Social media analytics also track information that is specific to the platform, such as the number of likes, shares, or other interactions within the site. This adds an extra measure that can be used to determine marketing goals and other outcomes. Like traditional web analytics, the insights provided through social media platforms are also beneficial to those responsible for the development of future marketing campaigns and strategies.

These include:
-Providing more than just traffic reports as a means of measuring a website's activity or success.
-When it comes to reporting, ensuring that the insights have been provided alongside the data.
-Avoiding snapshot reporting, as it usually doesn't tell the whole picture (unless of course, the report is on a very specific time slot).
-Allowing the data to speak for itself when it comes to decision making - people can make judgments based on personal biases, while the data cannot.
-Always communicate with the stakeholders as clearly and openly as possible; otherwise, the data will tell the truth.

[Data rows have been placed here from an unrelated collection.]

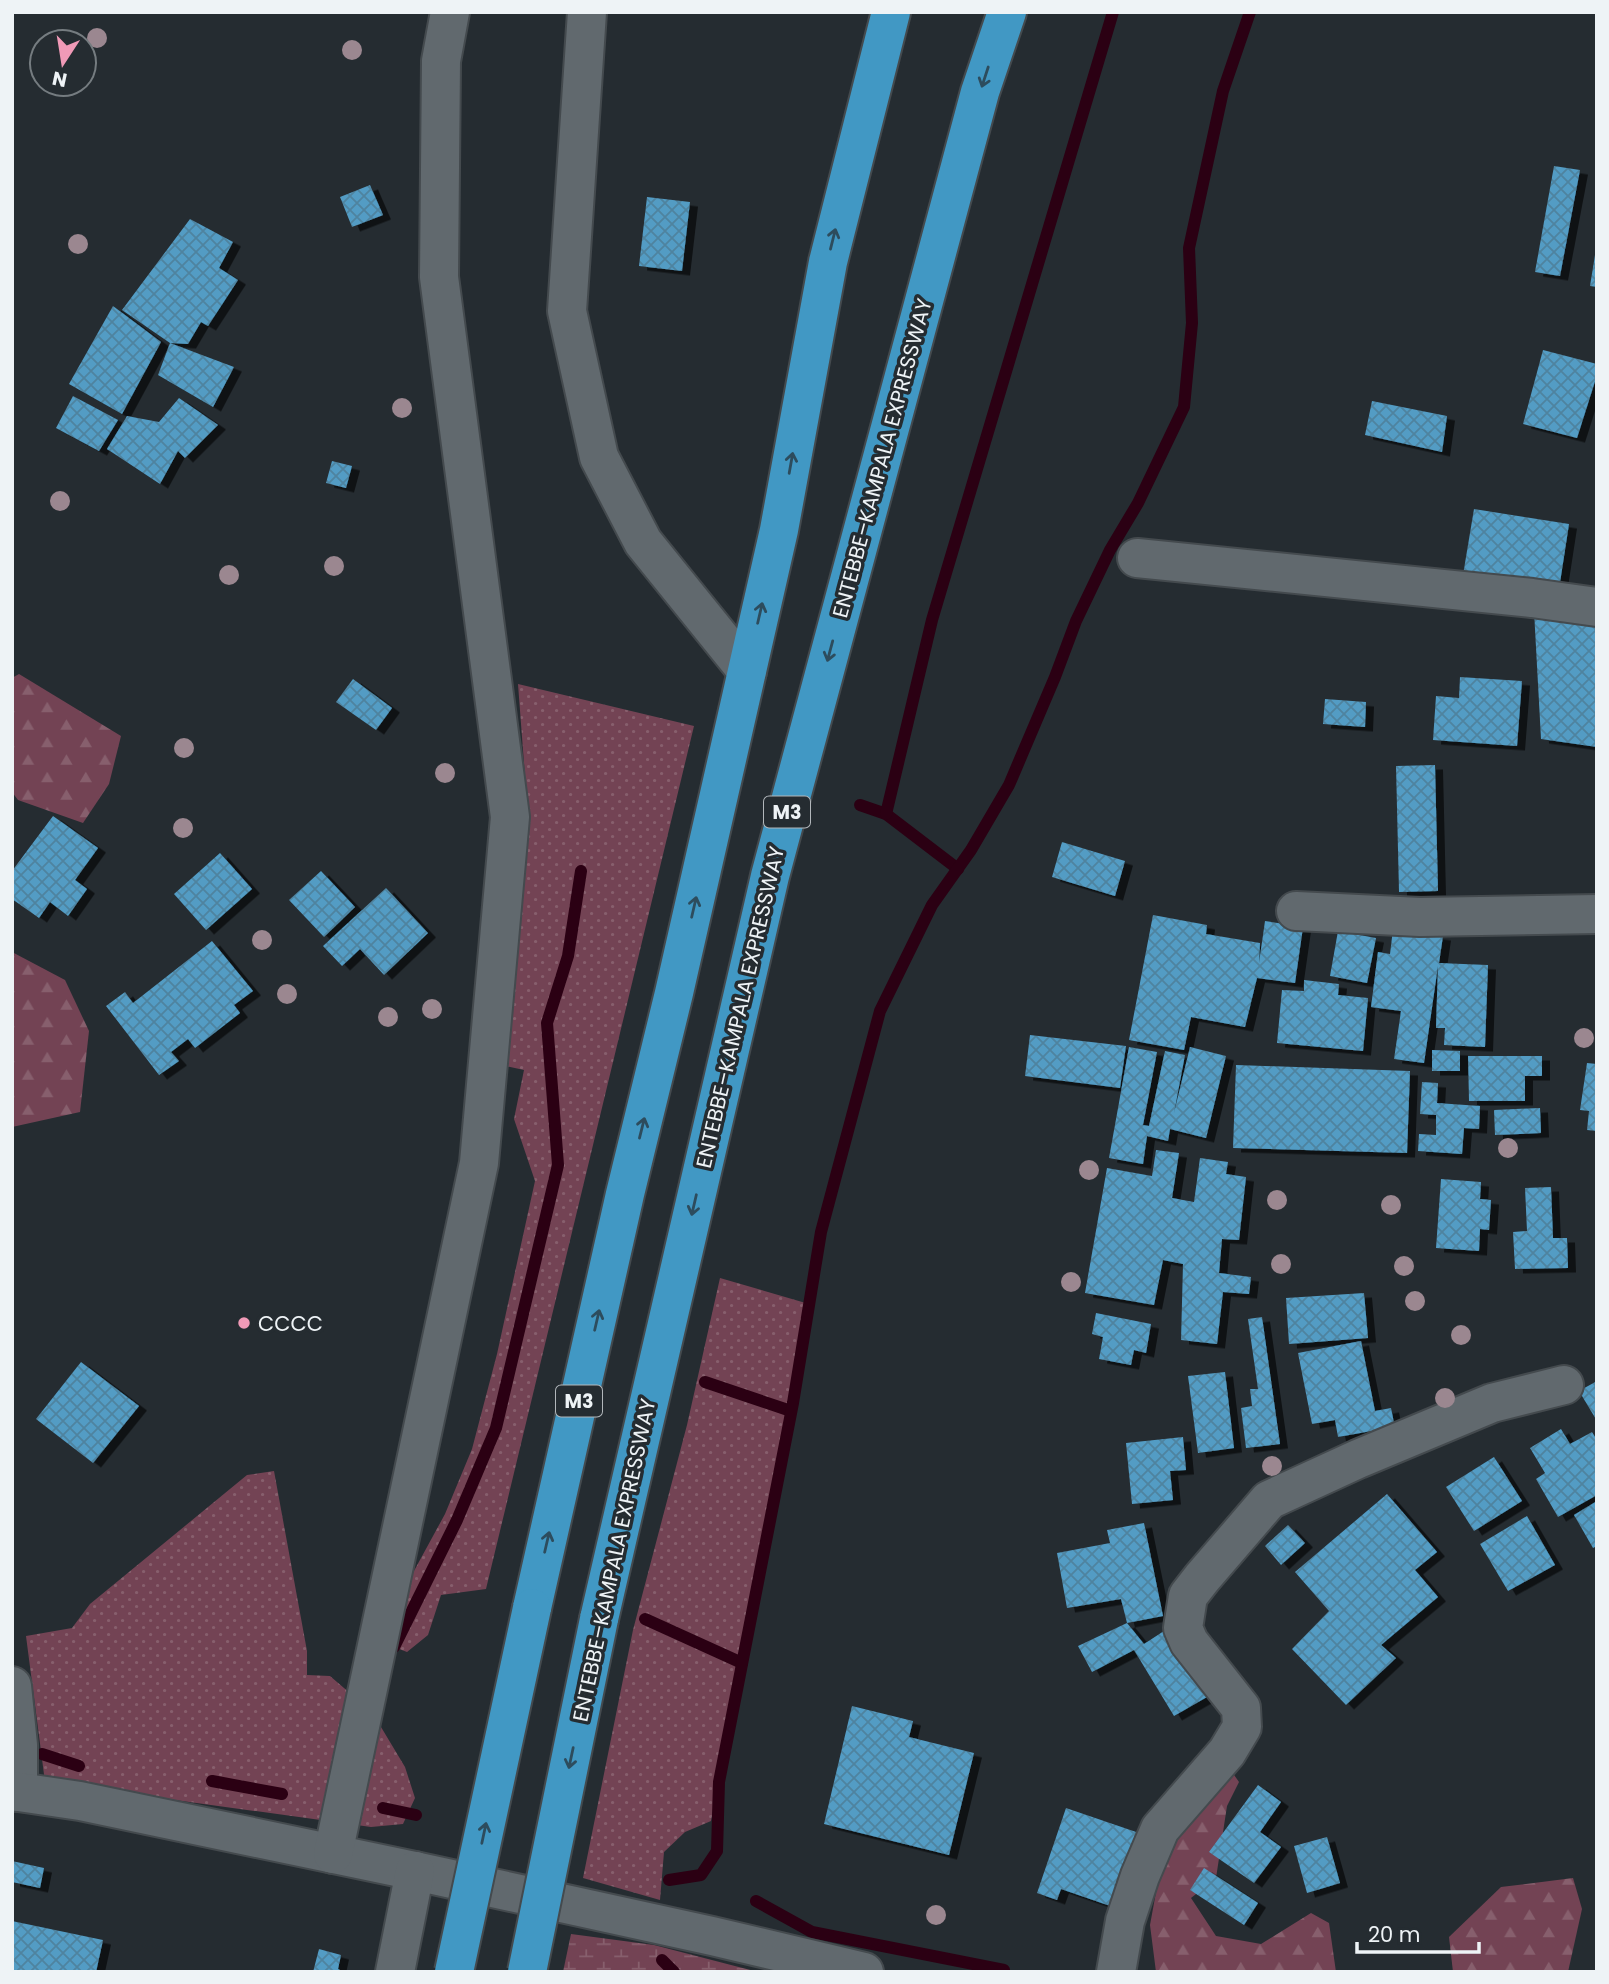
<svg xmlns="http://www.w3.org/2000/svg" width="1609" height="1984" font-family="Poppins,sans-serif">
  <defs>
    <pattern id="grass-dots" width="8" height="8" patternUnits="userSpaceOnUse" patternTransform="scale(1.75)"><rect width="8" height="8" fill="#734354"/><path d="M2 2h.1M6 6h.1" fill="none" stroke="#875f6d" stroke-width="1.8" stroke-linecap="round"/></pattern>
    <pattern id="forest-firs" width="22" height="20" patternUnits="userSpaceOnUse" patternTransform="scale(1.75)"><rect width="22" height="20" fill="#734354"/><path d="M5 1l3.5 6h-7zM16 11l3.5 6h-7z" fill="#875f6d"/></pattern>
    <pattern id="wetland-marsh" width="20" height="14" patternUnits="userSpaceOnUse" patternTransform="scale(1.75)"><rect width="20" height="14" fill="#734354"/><path d="M1 5h8M5 5V1M11 12h8M15 12V8" fill="none" stroke="#875f6d"/></pattern>
    <pattern id="building-cross-hatch" width="8" height="8" patternUnits="userSpaceOnUse" patternTransform="scale(1.75)"><rect width="8" height="8" fill="#539cc4"/><path d="M0 0l8 8M0 8l8-8" fill="none" stroke="#4f839f"/></pattern>
    <filter id="shadow"><feDropShadow dx="8" dy="4.5" stdDeviation="0" flood-color="#0009"/></filter>
  </defs>
  <rect width="100%" height="100%" fill="#252c31"/>
  <g fill="url(#grass-dots)">
    <path d="M 518,684 L 694,726 L 486,1589 L 441,1595 L 428,1635 L 407,1652 L 394,1647 L 384,1626 L 445,1514 L 472,1449 L 497,1354 L 535,1181 L 514,1119 L 524,1070 L 496,1064 L 527,803 Z"/>
    <path d="M 720,1278 L 809,1304 L 711,1821 L 685,1832 L 664,1852 L 660,1900 L 583,1878 L 633,1630 L 687,1425 Z"/>
    <path d="M 274,1471 L 307,1651 L 307,1675 L 330,1676 L 372,1712 L 405,1767 L 415,1798 L 403,1824 L 371,1827 L 45,1782 L 26,1636 L 72,1628 L 90,1604 L 247,1475 Z"/>
  </g>
  <g fill="url(#forest-firs)">
    <path d="M 19,674 L 121,736 L 109,784 L 83,823 L 18,800 L 12,792 L 12,678 Z"/>
    <path d="M 12,952 L 65,980 L 89,1031 L 80,1112 L 12,1127 Z"/>
    <path d="M 1232,1772 L 1239,1782 L 1227,1806 L 1216,1878 L 1191,1898 L 1216,1936 L 1261,1944 L 1311,1913 L 1329,1923 L 1336,1972 L 1156,1972 L 1150,1925 L 1167,1832 Z"/>
    <path d="M 1573,1878 L 1582,1909 L 1568,1972 L 1453,1972 L 1449,1937 L 1501,1887 Z"/>
  </g>
  <path fill="url(#wetland-marsh)" d="M 571,1934 L 654,1945 L 758,1972 L 563,1972 Z"/>
  <g fill="none" stroke-linecap="round" stroke-linejoin="round">
    <g stroke="#2b0013" stroke-width="12">
      <path d="M 860,805 L 886,814 L 958,869"/>
      <path d="M 886,814 L 932,620 L 1113,12"/>
      <path d="M 705,1382 L 791,1411"/>
      <path d="M 645,1619 L 742,1663"/>
      <path d="M 394,1647 L 457,1520 L 496,1428 L 558,1165 L 547,1023 L 568,956 L 581,871"/>
      <path d="M 42,1754 L 79,1766"/>
      <path d="M 212,1781 L 282,1794"/>
      <path d="M 383,1808 L 416,1815"/>
      <path d="M 669,1880 L 701,1875 L 717,1851 L 719,1782 L 793,1403 L 821,1232 L 880,1011 L 932,905 L 971,850 L 1009,785 L 1055,677 L 1076,621 L 1110,550 L 1138,503 L 1184,407 L 1192,323 L 1189,248 L 1223,91 L 1250,12"/>
      <path d="M 756,1901 L 812,1932 L 1004,1970"/>
      <path d="M 662,1960 L 674,1972"/>
    </g>
  </g>
  <g fill="url(#building-cross-hatch)" filter="url(#shadow)">
    <path d="M 1554,166 L 1580,170 L 1560,276 L 1535,272 Z"/>
    <path d="M 370,185 L 383,215 L 352,227 L 340,197 Z"/>
    <path d="M 647,197 L 690,202 L 682,271 L 639,266 Z"/>
    <path d="M 190,219 L 233,242 L 219,268 L 238,280 L 208,326 L 201,322 L 188,344 L 170,343 L 234,367 L 213,407 L 158,375 L 170,343 L 122,310 Z"/>
    <path d="M 1595,255 L 1597,255 L 1597,287 L 1590,286 Z"/>
    <path d="M 113,306 L 161,342 L 122,414 L 69,384 Z"/>
    <path d="M 1543,350 L 1597,364 L 1597,375 L 1577,438 L 1523,424 Z"/>
    <path d="M 73,396 L 118,420 L 99,451 L 56,428 Z"/>
    <path d="M 179,398 L 218,425 L 185,458 L 178,451 L 160,484 L 107,449 L 127,416 L 159,422 Z"/>
    <path d="M 1372,401 L 1447,416 L 1442,452 L 1365,435 Z"/>
    <path d="M 332,461 L 352,466 L 346,488 L 326,483 Z"/>
    <path d="M 1474,509 L 1569,524 L 1559,589 L 1463,575 Z"/>
    <path d="M 1534,611 L 1597,618 L 1597,747 L 1541,739 Z"/>
    <path d="M 1460,677 L 1522,681 L 1517,746 L 1433,740 L 1436,696 L 1459,698 Z"/>
    <path d="M 353,679 L 392,708 L 376,730 L 336,702 Z"/>
    <path d="M 1325,699 L 1366,702 L 1365,727 L 1323,724 Z"/>
    <path d="M 1435,765 L 1438,891 L 1399,892 L 1396,766 Z"/>
    <path d="M 53,816 L 98,848 L 75,880 L 87,889 L 68,916 L 50,902 L 39,918 L 12,899 L 12,871 Z"/>
    <path d="M 1062,842 L 1125,861 L 1115,896 L 1052,877 Z"/>
    <path d="M 220,853 L 252,889 L 206,930 L 174,894 Z"/>
    <path d="M 321,871 L 355,907 L 324,937 L 289,900 Z"/>
    <path d="M 386,888 L 428,933 L 384,975 L 360,949 L 342,966 L 323,946 Z"/>
    <path d="M 1153,915 L 1207,925 L 1206,934 L 1260,943 L 1259,963 L 1265,921 L 1303,927 L 1295,983 L 1257,978 L 1245,1027 L 1191,1017 L 1184,1050 L 1129,1040 Z"/>
    <path d="M 1393,929 L 1443,936 L 1439,963 L 1488,965 L 1485,1047 L 1444,1045 L 1445,1028 L 1436,1028 L 1438,966 L 1424,1063 L 1394,1059 L 1401,1011 L 1371,1007 L 1378,952 L 1390,954 Z"/>
    <path d="M 1338,931 L 1376,938 L 1367,983 L 1330,976 Z"/>
    <path d="M 212,941 L 253,991 L 234,1005 L 240,1013 L 195,1048 L 188,1039 L 171,1052 L 179,1061 L 159,1075 L 106,1006 L 125,992 L 133,1003 Z"/>
    <path d="M 1304,980 L 1339,984 L 1338,995 L 1368,998 L 1363,1051 L 1277,1043 L 1282,990 L 1304,991 Z"/>
    <path d="M 1030,1035 L 1126,1046 L 1120,1088 L 1025,1076 Z"/>
    <path d="M 1129,1047 L 1157,1052 L 1143,1125 L 1149,1126 L 1165,1051 L 1185,1055 L 1174,1113 L 1190,1047 L 1226,1056 L 1206,1138 L 1170,1129 L 1168,1141 L 1147,1136 L 1143,1164 L 1109,1158 Z"/>
    <path d="M 1432,1050 L 1460,1051 L 1460,1071 L 1432,1071 Z"/>
    <path d="M 1468,1056 L 1542,1056 L 1542,1076 L 1525,1076 L 1525,1101 L 1469,1101 Z"/>
    <path d="M 1587,1063 L 1597,1064 L 1597,1131 L 1587,1130 L 1589,1111 L 1580,1110 Z"/>
    <path d="M 1236,1065 L 1410,1071 L 1407,1153 L 1233,1148 Z"/>
    <path d="M 1422,1082 L 1438,1083 L 1437,1103 L 1480,1106 L 1479,1129 L 1464,1128 L 1462,1154 L 1418,1151 L 1419,1134 L 1436,1135 L 1436,1115 L 1420,1114 Z"/>
    <path d="M 1540,1108 L 1541,1133 L 1495,1135 L 1494,1110 Z"/>
    <path d="M 1156,1150 L 1179,1153 L 1172,1198 L 1194,1202 L 1200,1158 L 1228,1162 L 1226,1174 L 1246,1177 L 1239,1240 L 1222,1239 L 1219,1273 L 1251,1277 L 1249,1294 L 1223,1292 L 1217,1344 L 1181,1340 L 1183,1264 L 1163,1260 L 1154,1305 L 1085,1293 L 1107,1168 L 1152,1176 Z"/>
    <path d="M 1441,1179 L 1481,1182 L 1480,1199 L 1491,1200 L 1489,1230 L 1480,1229 L 1479,1251 L 1436,1248 Z"/>
    <path d="M 1551,1187 L 1553,1238 L 1567,1238 L 1568,1268 L 1515,1269 L 1513,1232 L 1527,1231 L 1525,1188 Z"/>
    <path d="M 1364,1293 L 1368,1338 L 1289,1344 L 1286,1298 Z"/>
    <path d="M 1096,1313 L 1151,1324 L 1146,1353 L 1134,1350 L 1131,1365 L 1099,1359 L 1103,1337 L 1092,1334 Z"/>
    <path d="M 1262,1317 L 1280,1444 L 1246,1448 L 1241,1408 L 1252,1406 L 1250,1389 L 1258,1389 L 1248,1319 Z"/>
    <path d="M 1361,1341 L 1375,1411 L 1391,1408 L 1397,1438 L 1380,1441 L 1377,1430 L 1338,1437 L 1335,1420 L 1312,1424 L 1298,1353 Z"/>
    <path d="M 81,1362 L 139,1406 L 93,1463 L 36,1419 Z"/>
    <path d="M 1225,1372 L 1234,1448 L 1198,1453 L 1188,1376 Z"/>
    <path d="M 1597,1381 L 1597,1421 L 1579,1391 Z"/>
    <path d="M 1561,1429 L 1570,1444 L 1592,1432 L 1597,1440 L 1597,1495 L 1558,1517 L 1536,1479 L 1545,1473 L 1530,1448 Z"/>
    <path d="M 1183,1437 L 1186,1470 L 1170,1471 L 1173,1500 L 1132,1504 L 1126,1443 Z"/>
    <path d="M 1494,1457 L 1522,1501 L 1474,1531 L 1446,1487 Z"/>
    <path d="M 1387,1494 L 1437,1552 L 1415,1570 L 1438,1597 L 1381,1645 L 1396,1658 L 1346,1705 L 1292,1649 L 1329,1611 L 1295,1572 Z"/>
    <path d="M 1597,1501 L 1597,1546 L 1593,1548 L 1574,1515 Z"/>
    <path d="M 1527,1516 L 1555,1565 L 1508,1591 L 1480,1544 Z"/>
    <path d="M 1144,1523 L 1163,1616 L 1127,1623 L 1121,1599 L 1067,1608 L 1057,1553 L 1110,1543 L 1107,1530 Z"/>
    <path d="M 1288,1525 L 1305,1543 L 1281,1565 L 1265,1546 Z"/>
    <path d="M 1127,1623 L 1144,1644 L 1167,1629 L 1207,1697 L 1174,1716 L 1134,1650 L 1092,1672 L 1078,1646 Z"/>
    <path d="M 852,1706 L 913,1721 L 909,1737 L 974,1753 L 949,1855 L 824,1824 Z"/>
    <path d="M 1258,1785 L 1281,1802 L 1260,1832 L 1281,1847 L 1254,1883 L 1209,1852 Z"/>
    <path d="M 1066,1808 L 1142,1834 L 1116,1908 L 1061,1889 L 1057,1900 L 1037,1893 Z"/>
    <path d="M 1327,1837 L 1340,1883 L 1307,1893 L 1294,1846 Z"/>
    <path d="M 12,1861 L 44,1868 L 40,1888 L 12,1882 Z"/>
    <path d="M 1204,1868 L 1258,1903 L 1244,1925 L 1190,1890 Z"/>
    <path d="M 12,1921 L 103,1940 L 96,1972 L 12,1972 Z"/>
    <path d="M 319,1949 L 341,1955 L 338,1969 L 344,1972 L 313,1972 Z"/>
  </g>
  <g fill="none" stroke-linecap="round" stroke-linejoin="round">
    <defs>
      <g id="minor">
        <path d="M 587,12 L 567,311 L 599,457 L 643,542 L 747,671"/>
        <path d="M 1137,558 L 1532,598 L 1597,607"/>
        <path d="M 1296,911 L 1420,917 L 1597,914"/>
        <path d="M 12,1686 L 18,1745 L 18,1792"/>
        <path d="M 12,1791 L 80,1801 L 415,1871 L 712,1936 L 864,1972"/>
        <path d="M 333,1854 L 479,1163 L 510,817 L 439,277 L 441,61 L 450,12"/>
        <path d="M 395,1972 L 415,1871"/>
        <path d="M 1116,1972 L 1125,1921 L 1140,1876 L 1160,1829 L 1227,1752 L 1242,1727 L 1241,1708 L 1189,1642 L 1183,1628 L 1188,1596 L 1202,1578 L 1269,1500 L 1358,1459 L 1492,1403 L 1564,1385"/>
      </g>
      <g id="highway">
        <path d="M 532,1608 L 625,1194 L 674,993 L 779,530 L 828,262 L 891,12"/>
        <path d="M 599,1619 L 770,876 L 980,92 L 1007,12"/>
      </g>
    </defs>
    <use href="#minor" stroke="#444a4e" stroke-width="42"/>
    <use href="#highway" stroke="#444a4e" stroke-width="42"/>
    <use href="#minor" stroke="#61696e" stroke-width="38"/>
    <use href="#highway" stroke="#4198c4" stroke-width="38"/>
    <defs>
      <g id="highway-bridge">
        <path d="M 454,1972 L 532,1608"/>
        <path d="M 527,1972 L 599,1619"/>
      </g>
    </defs>
    <use href="#highway-bridge" stroke="#444a4e" stroke-width="42" stroke-linecap="butt"/>
    <use href="#highway-bridge" stroke="#4198c4" stroke-width="38"/>
  </g>
  <g fill="#9b8790">
    <circle cx="97" cy="38" r="10"/>
    <circle cx="352" cy="50" r="10"/>
    <circle cx="78" cy="244" r="10"/>
    <circle cx="402" cy="408" r="10"/>
    <circle cx="60" cy="501" r="10"/>
    <circle cx="334" cy="566" r="10"/>
    <circle cx="229" cy="575" r="10"/>
    <circle cx="184" cy="748" r="10"/>
    <circle cx="445" cy="773" r="10"/>
    <circle cx="183" cy="828" r="10"/>
    <circle cx="262" cy="940" r="10"/>
    <circle cx="287" cy="994" r="10"/>
    <circle cx="432" cy="1009" r="10"/>
    <circle cx="388" cy="1017" r="10"/>
    <circle cx="1584" cy="1038" r="10"/>
    <circle cx="1508" cy="1148" r="10"/>
    <circle cx="1089" cy="1170" r="10"/>
    <circle cx="1277" cy="1200" r="10"/>
    <circle cx="1391" cy="1205" r="10"/>
    <circle cx="1281" cy="1264" r="10"/>
    <circle cx="1404" cy="1266" r="10"/>
    <circle cx="1071" cy="1282" r="10"/>
    <circle cx="1415" cy="1301" r="10"/>
    <circle cx="1461" cy="1335" r="10"/>
    <circle cx="1445" cy="1398" r="10"/>
    <circle cx="1272" cy="1466" r="10"/>
    <circle cx="936" cy="1915" r="10"/>
  </g>
  <defs><path id="oneway-shaft" d="M-6 0H5M1.5-3L5.5 0L1.5 3" fill="none" stroke-width="1.6" stroke-linecap="round" stroke-linejoin="round" transform="scale(1.75)"/></defs>
  <g stroke="#2d4c5d">
    <use href="#oneway-shaft" transform="translate(985 77) rotate(108)"/>
    <use href="#oneway-shaft" transform="translate(833 239) rotate(-76)"/>
    <use href="#oneway-shaft" transform="translate(791 463) rotate(-80)"/>
    <use href="#oneway-shaft" transform="translate(760 613) rotate(-77)"/>
    <use href="#oneway-shaft" transform="translate(830 651) rotate(105)"/>
    <use href="#oneway-shaft" transform="translate(694 907) rotate(-77)"/>
    <use href="#oneway-shaft" transform="translate(642 1128) rotate(-76)"/>
    <use href="#oneway-shaft" transform="translate(694 1205) rotate(103)"/>
    <use href="#oneway-shaft" transform="translate(597 1320) rotate(-77)"/>
    <use href="#oneway-shaft" transform="translate(547 1542) rotate(-77)"/>
    <use href="#oneway-shaft" transform="translate(571 1758) rotate(102)"/>
    <use href="#oneway-shaft" transform="translate(484 1833) rotate(-78)"/>
  </g>
  <circle fill="#f09ab7" stroke="#252c31" stroke-width="2.5" cx="244" cy="1323" r="7"/>
  <g text-anchor="middle" dominant-baseline="central" stroke-width="7" stroke-linejoin="round" paint-order="stroke">
    <g fill="#252c31" stroke="#b2b7bb" stroke-width="2">
      <rect x="764" y="796.5" width="46" height="31" rx="5"/>
      <rect x="556" y="1385.5" width="46" height="31" rx="5"/>
    </g>
    <g font-size="19" font-weight="bold" fill="#eef3f6">
      <text x="787" y="812">M3</text>
      <text x="579" y="1401">M3</text>
    </g>
    <g font-size="21" fill="#eef3f6" stroke="#252c31">
      <text transform="translate(882 458) rotate(-75)">ENTEBBE–KAMPALA EXPRESSWAY</text>
      <text transform="translate(740 1007) rotate(-77)">ENTEBBE–KAMPALA EXPRESSWAY</text>
      <text transform="translate(614 1560) rotate(-78)">ENTEBBE–KAMPALA EXPRESSWAY</text>
    </g>
    <g font-size="21" fill="#eef3f6" stroke="#252c31" text-anchor="start">
      <text x="258" y="1323">CCCC</text>
    </g>
  </g>
  <rect width="1609" height="1984" fill="none" stroke="#eef3f6" stroke-width="28"/>
  <g transform="translate(63 63) rotate(192)"><circle r="33" fill="#252c31" stroke="#757c80" stroke-width="2"/>
  <path d="M0-5L12 26L0 18L-12 26Z" fill="#f09ab7"/>
  <text y="-10" font-size="19" font-weight="bold" text-anchor="middle" fill="#eef3f6">N</text>
  </g>
  <path d="M1357 1942v10h122v-10" fill="none" stroke="#eef3f6" stroke-width="3.5"/>
  <text x="1368" y="1942" font-size="21" fill="#eef3f6" stroke="#252c31" stroke-width="5" paint-order="stroke">20 m</text>
</svg>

The above-noted best practices are only some of the more common suggestions and it is not an inclusive list. Each of the listed points indicates the need to really look at what the data is saying, despite what the desired outcomes may be. Data can easily be left to the interpretation of an individual, but it is also the best way to provide an honest, accurate account of a specific measure.
These best practices emphasize the importance of thorough analysis and interpretation of data in web analytics. Providing comprehensive insights alongside raw data ensures a deeper understanding of website performance. Additionally, avoiding snapshot reporting and allowing the data to guide decision-making fosters objectivity and transparency. Clear communication with stakeholders is vital to ensure that interpretations align with the truth revealed by the data, facilitating informed decision-making and effective strategies.
Module Summary
The material disclosed in Module 8 surrounded web analytics. It covered a variety of topics related to the core subject, beginning with a brief background of web analytics. Following this introduction, it went on to show the differences between website statistics and analytics. This led to a description of the two categories of web analytics: off-site and on-site analytics. Once this was covered, the module went on to examine the five types of web analytics. These were identified as click analytics, customer lifecycle analytics, the geolocation of visitors, page tagging, and web server log file analytics. The processes involved in web analytics were later outlined in detail before a discussion on the importance of its use in terms of employing sound marketing strategies.
Next, a quick note on social media took place, which aimed to show how similar processes were found within these platforms. The module then finished by identifying several best practices. The purpose of this module was to provide a broad understanding of web analytics while providing detailed information on a number of related topics. This knowledge can then be applied to other aspects of digital marketing, including the development of future strategies and campaigns.